First, there is no limit on the amount one is eligible to convert to Roth. A Roth conversion is not a regular Roth IRA contribution.
I'll assume that your wife has no other traditional IRAs.
Because the balance in your wife's traditional IRA on '12/31/2022 was $9, the nontaxable amount of the Roth conversion is calculated as 6,000 * 6,000 / (6,000 + 9) = $5,991, resulting in $9 of the conversion being taxable and $9 of basis in nondeductible traditional IRA contributions remaining in her traditional IRA. Yes, it would have made sense to convert the entire $6,008, leaving $0 in the traditional IRA on 12/31/2022. That should have been on your wife's 2022 From 8606.
For this purpose, all of your wife's traditional IRAs are treated as a single traditional IRA, so there was really no point to opening Traditional IRA (B) for your wife when the $6,500 contribution for 2023 could have just been made to your wife's Traditional IRA (A). Simply convert all of your wife's traditional IRA balances to Roth and if the total amount converted is more than $6,509, the amount in excess of $6,509 will be taxable. The contribution and conversion will be reported on your wife's 2023 Form 8606 with $9 on line 2 carried over from line 14 of your wife's 2022 From 8606.

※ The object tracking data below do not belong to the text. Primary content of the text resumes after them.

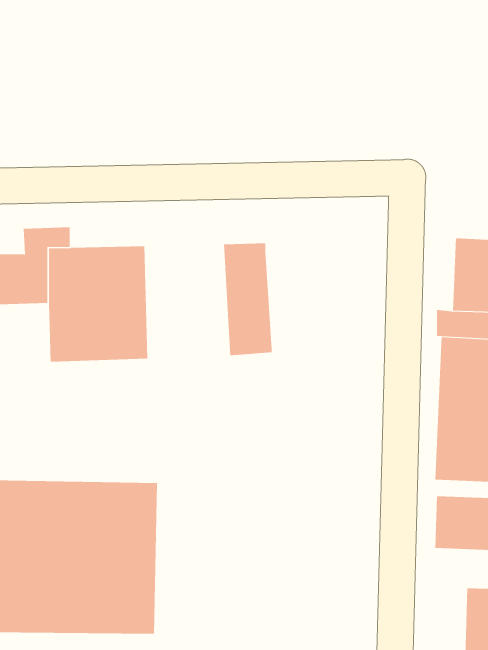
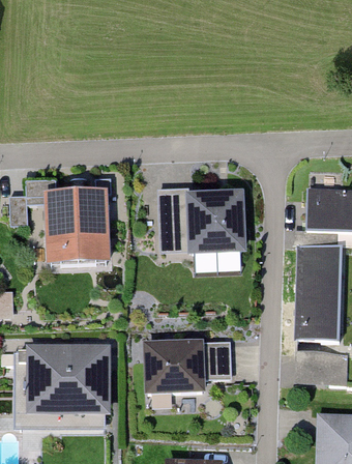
building: none -> [185,191,247,257]
building: none -> [143,336,232,387]

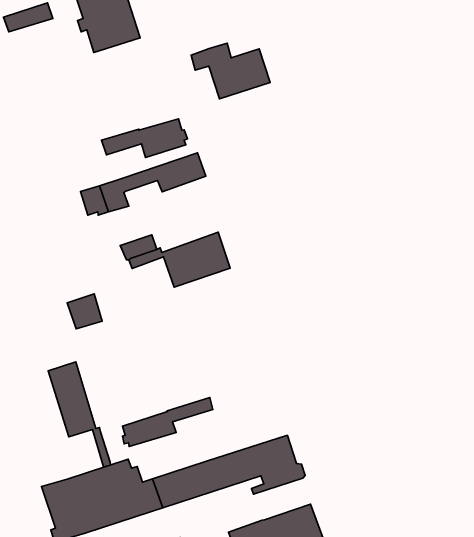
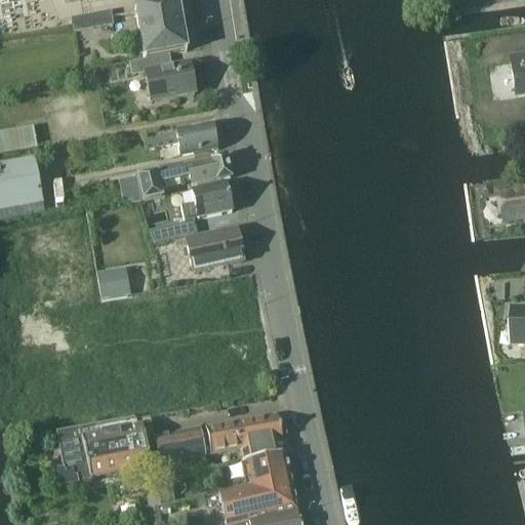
building: [191,43,270,99] -> [129,52,196,100]
building: none -> [181,181,233,219]
building: [48,362,110,467] -> none
building: [122,397,213,447] -> none
building: none -> [242,450,291,483]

[Posted before I noticed that Hal_Al already said the same thing.]
Fyi.. going forward it would be wise if you're going to continue this back door Roth conversions that you have it in an account that makes no money. Leave it in cash so that you don't have it earning a few pennies from the day you make the original contribution to the date that you make the conversion. It's basically not worth the effort to fill in the form 8606 for the couple of dollars of interest or dividends that the account makes. It's just a cleaner way to handle things not that you can't do it that way it's just easier to leave it in a non-interest bearing situation.
Form 8606 is required whether or not there are earnings, only the numbers are different. Also, cash accounts pay interest these days, as was the case here. If everything is converted, it doesn't matter much how it's invested prior to the conversion.

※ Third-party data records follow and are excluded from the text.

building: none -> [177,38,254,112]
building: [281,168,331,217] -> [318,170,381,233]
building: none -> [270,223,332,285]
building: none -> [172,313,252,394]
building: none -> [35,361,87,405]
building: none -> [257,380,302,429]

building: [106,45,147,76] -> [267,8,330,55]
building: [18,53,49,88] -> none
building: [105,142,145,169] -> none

Thank you all for your help!!!
Hello dmertz and critter-3 - I'm not sure if you'll see this message, but I think I need to do an amendment to adjust for the situation you were replying about below: I had a balance in my trad IRA, contributed, then converted the amount I contributed and left prior balance alone.
I am know under the impression that this was not correctly accounted for with respect to what is / is not deductible. I'm struggling to figure out how to correct for this in TurboTax in order to do my amendment. Any chance you could provide any guidance on how this is done?

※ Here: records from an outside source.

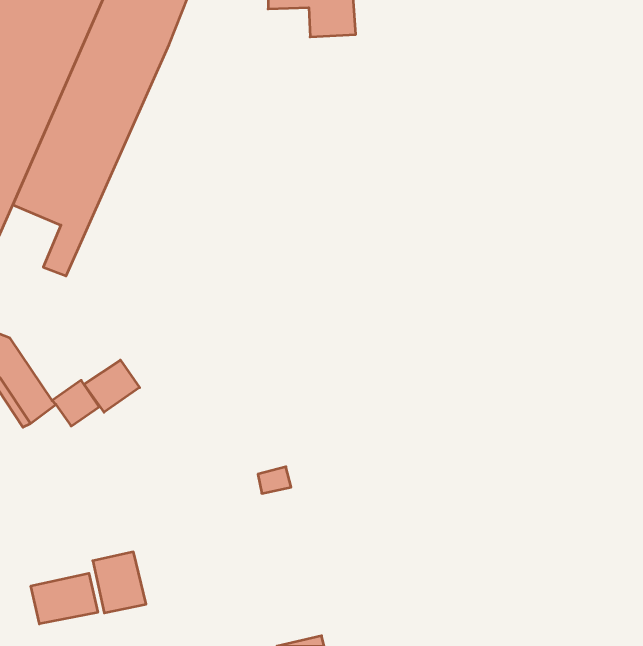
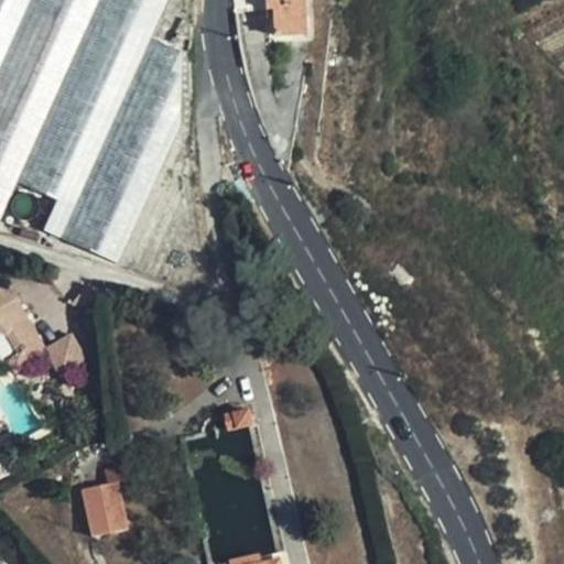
building: none -> [57,39,176,265]
building: [84,360,140,412] -> none
building: [31,573,98,624] -> none

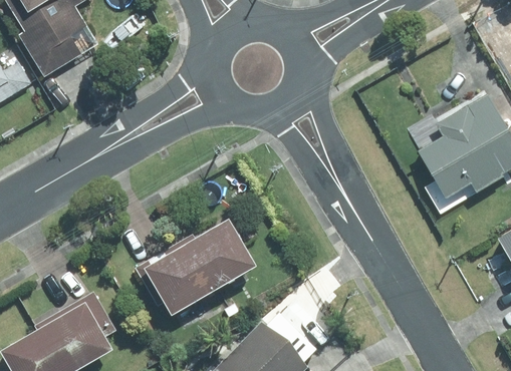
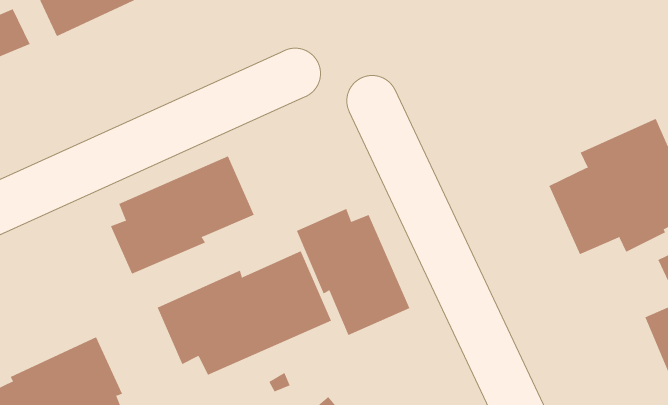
building: none -> [110,155,254,275]
building: none -> [296,208,410,336]

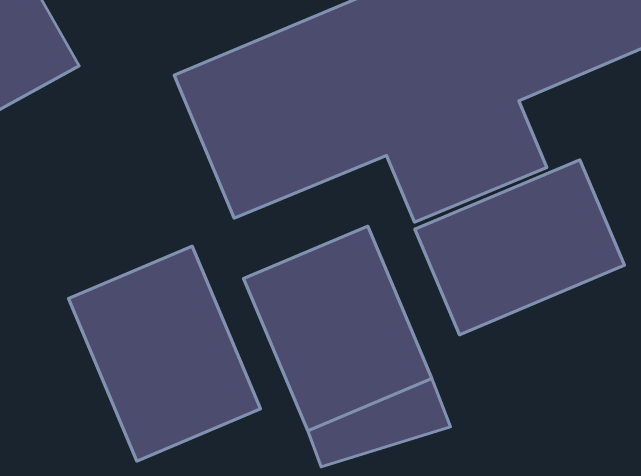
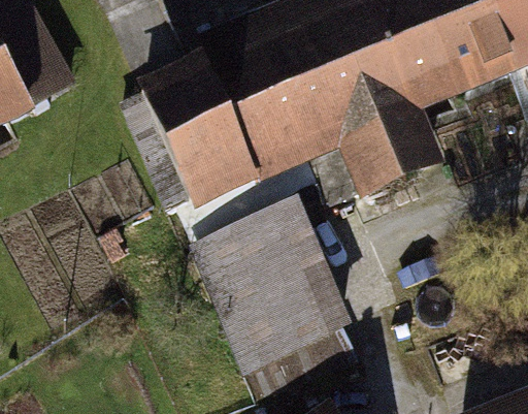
building: [415,160,625,335] -> none
building: [69,246,261,461] -> none

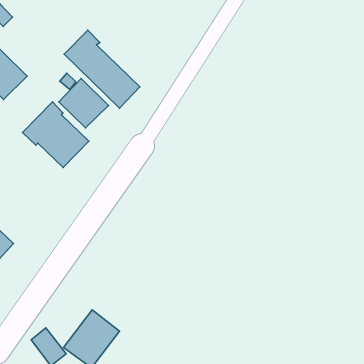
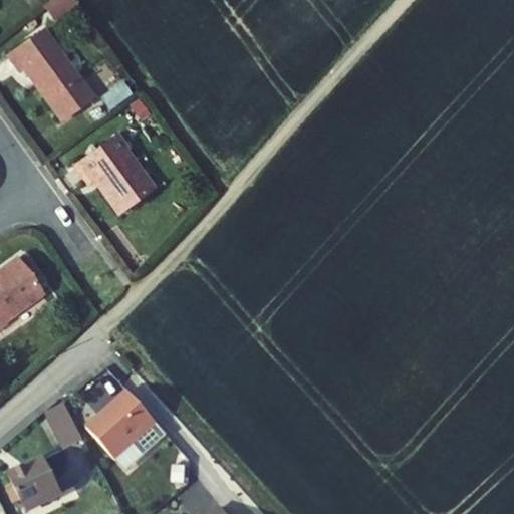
building: [64,30,140,108] -> none
building: [59,79,108,128] -> none

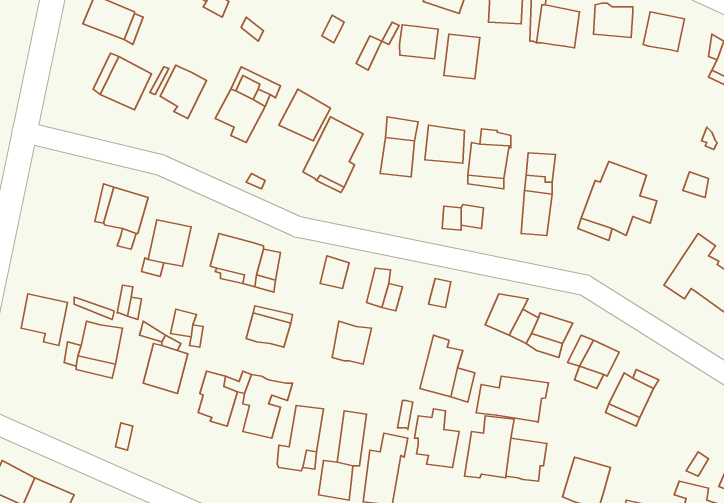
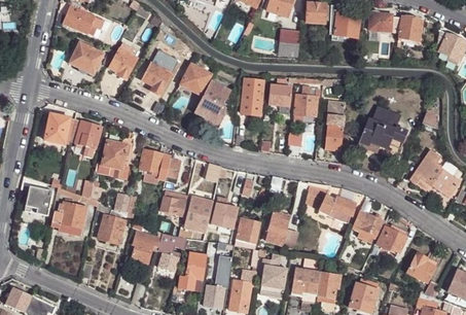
building: [400,25,438,59] -> none
building: none -> [44,113,70,144]
building: none -> [184,196,214,234]
building: none -> [236,219,261,244]
building: [476,376,548,422] -> none
building: none -> [407,252,435,282]

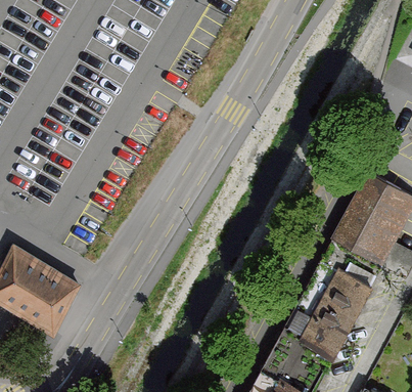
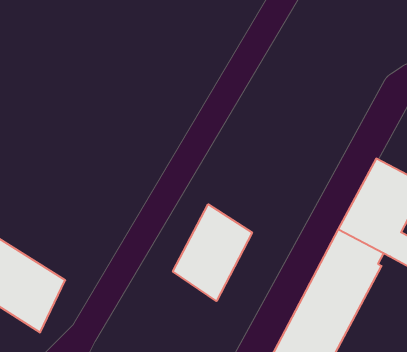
building: none -> [173,204,252,301]

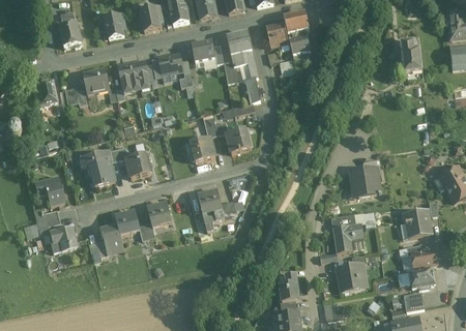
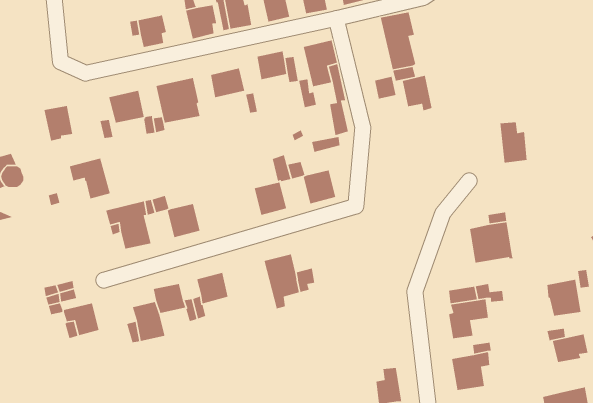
building: [59,23,81,47] -> none
building: [266,23,289,50] -> [402,75,433,111]
building: [401,40,421,71] -> [500,121,528,163]
building: [33,175,64,206] -> [69,158,111,200]
building: [408,267,435,289] -> none

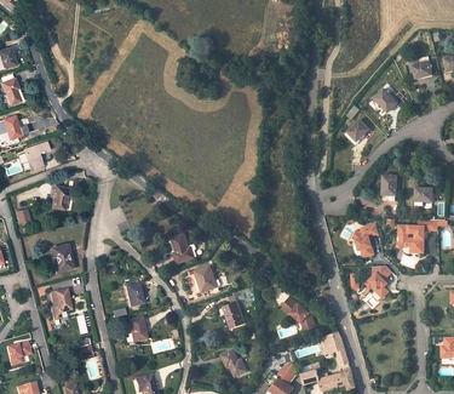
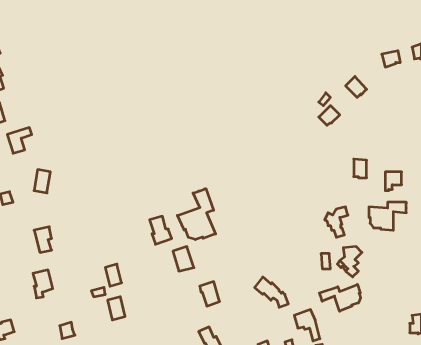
building: none -> [177,189,216,240]
building: none -> [319,284,361,311]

The traditional IRA contribution and the Roth conversion are entirely separate entries in TurboTax. A nondeductible traditional IRA contribution adds to that basis on Form 8606 line 1 and the Roth conversion consumes some of that basis, also calculated on Form 8606 Part I. The amount of basis that is applied to make a portion of the Roth conversion nontaxable is an amount in proportion to the overall balance in your traditional IRAs.
Yes, I'm aware they are separate. Where is the easiest place to check that the basis was correctly entered / calculated? I'm still struggling to confirm I did this correctly.
I received a notice from the IRS that the information they received from my financial institution didn't match what I entered but indicated that the only options are to amend, have the institution correct or to keep being wrong and risk an audit. I checked and all the right amounts are entered (6500 everywhere on the form and in TT) and boxes are checked.
The results will be on Form 8606 and TurboTax's IRA Information Worksheet.